Direct comparison
Internal vs external validity — what is the difference?
Internal vs external validity explained: the difference is a sound cause-effect link within a study versus how well results generalise beyond it.
Side-by-side comparison
| Dimension | Internal validity | External validity |
|---|---|---|
| What it is | Confidence that the independent variable caused the observed effect. | Confidence that findings generalise beyond the study sample and setting. |
| Core question | Did the treatment really cause the outcome here? | Will this result hold for other people, places and times? |
| Main threat | Confounding variables and uncontrolled alternative explanations. | Unrepresentative samples or artificial, atypical conditions. |
| How it is strengthened | Randomisation, control groups, blinding and tight control. | Representative sampling, varied settings and replication. |
| Typical strong design | Tightly controlled laboratory experiment. | Field study or large, diverse real-world sample. |
| What it protects | The causal claim within the study. | The applicability of the claim outside the study. |
| Direction of inference | Inward — about the study itself. | Outward — about the wider population. |
| Relationship to the other | Often increases as control increases. | Can decrease as artificial control increases. |
| Trade-off | Maximising control can reduce real-world realism. | Maximising realism can let confounds creep in. |
Common questions
FAQ
Why is there a trade-off between internal and external validity?+
Tightening experimental control removes confounds and raises internal validity, but the more artificial and controlled the conditions become, the less they resemble real-world settings, which lowers external validity.

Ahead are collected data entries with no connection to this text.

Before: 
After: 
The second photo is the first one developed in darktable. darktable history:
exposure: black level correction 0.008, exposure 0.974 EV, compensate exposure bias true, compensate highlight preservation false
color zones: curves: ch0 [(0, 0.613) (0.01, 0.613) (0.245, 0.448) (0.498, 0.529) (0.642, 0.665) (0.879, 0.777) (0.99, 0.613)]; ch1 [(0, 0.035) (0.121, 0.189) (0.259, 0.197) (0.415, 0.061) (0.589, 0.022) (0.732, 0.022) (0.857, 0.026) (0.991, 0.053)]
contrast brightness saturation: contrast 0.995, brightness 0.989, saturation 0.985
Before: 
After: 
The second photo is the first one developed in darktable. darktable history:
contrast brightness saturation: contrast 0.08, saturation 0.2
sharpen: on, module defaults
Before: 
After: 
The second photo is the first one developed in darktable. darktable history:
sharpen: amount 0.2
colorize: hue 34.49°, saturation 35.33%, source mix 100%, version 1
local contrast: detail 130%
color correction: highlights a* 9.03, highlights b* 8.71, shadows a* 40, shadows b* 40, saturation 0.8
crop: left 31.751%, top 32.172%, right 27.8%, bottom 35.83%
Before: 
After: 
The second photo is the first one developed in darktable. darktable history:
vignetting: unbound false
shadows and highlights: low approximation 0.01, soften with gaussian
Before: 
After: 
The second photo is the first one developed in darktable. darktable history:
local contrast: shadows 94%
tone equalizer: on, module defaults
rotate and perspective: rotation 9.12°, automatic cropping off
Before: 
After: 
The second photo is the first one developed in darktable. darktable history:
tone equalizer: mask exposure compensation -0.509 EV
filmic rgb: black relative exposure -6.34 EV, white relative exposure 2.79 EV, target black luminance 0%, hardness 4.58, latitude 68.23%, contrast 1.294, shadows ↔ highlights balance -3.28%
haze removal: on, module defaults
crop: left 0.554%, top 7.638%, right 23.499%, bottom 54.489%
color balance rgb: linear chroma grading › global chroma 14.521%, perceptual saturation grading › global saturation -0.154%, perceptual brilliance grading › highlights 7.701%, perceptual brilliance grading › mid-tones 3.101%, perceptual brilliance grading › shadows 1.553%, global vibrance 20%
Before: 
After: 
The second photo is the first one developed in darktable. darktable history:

Researchers rarely maximise both at once and instead balance them to suit the study’s aim.
Which type of validity matters more?+
It depends on the goal. Internal validity is usually prioritised when the aim is to establish causation, because a confounded result is uninterpretable. External validity matters more when the aim is to apply findings broadly. Replication across settings is the strongest way to build both over time.
How do you improve external validity?+
Use representative sampling, test in varied and realistic settings, and replicate the study across different populations and times. Field experiments and large, diverse samples help, as does clearly specifying the conditions under which the effect is expected to hold so others can test generalisability.